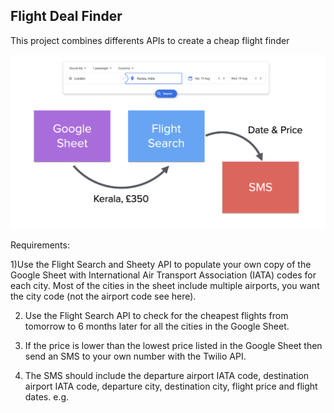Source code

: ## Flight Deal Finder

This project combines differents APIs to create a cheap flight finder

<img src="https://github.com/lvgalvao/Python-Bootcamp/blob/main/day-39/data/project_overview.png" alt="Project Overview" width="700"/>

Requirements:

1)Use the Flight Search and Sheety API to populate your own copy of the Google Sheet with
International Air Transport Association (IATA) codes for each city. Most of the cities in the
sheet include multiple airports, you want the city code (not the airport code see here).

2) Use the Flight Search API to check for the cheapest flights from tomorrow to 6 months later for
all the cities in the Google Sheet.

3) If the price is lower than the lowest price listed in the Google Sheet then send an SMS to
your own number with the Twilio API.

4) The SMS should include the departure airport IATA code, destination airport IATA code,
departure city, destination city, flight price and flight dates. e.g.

(WHAT NEEDS TO BE DONE) Beginning at the line that holds "your own number with the Twilio API.", copy every line through the end of the entries exactly as given, and only those lines.

(TASK RESULT)
your own number with the Twilio API.

4) The SMS should include the departure airport IATA code, destination airport IATA code,
departure city, destination city, flight price and flight dates. e.g.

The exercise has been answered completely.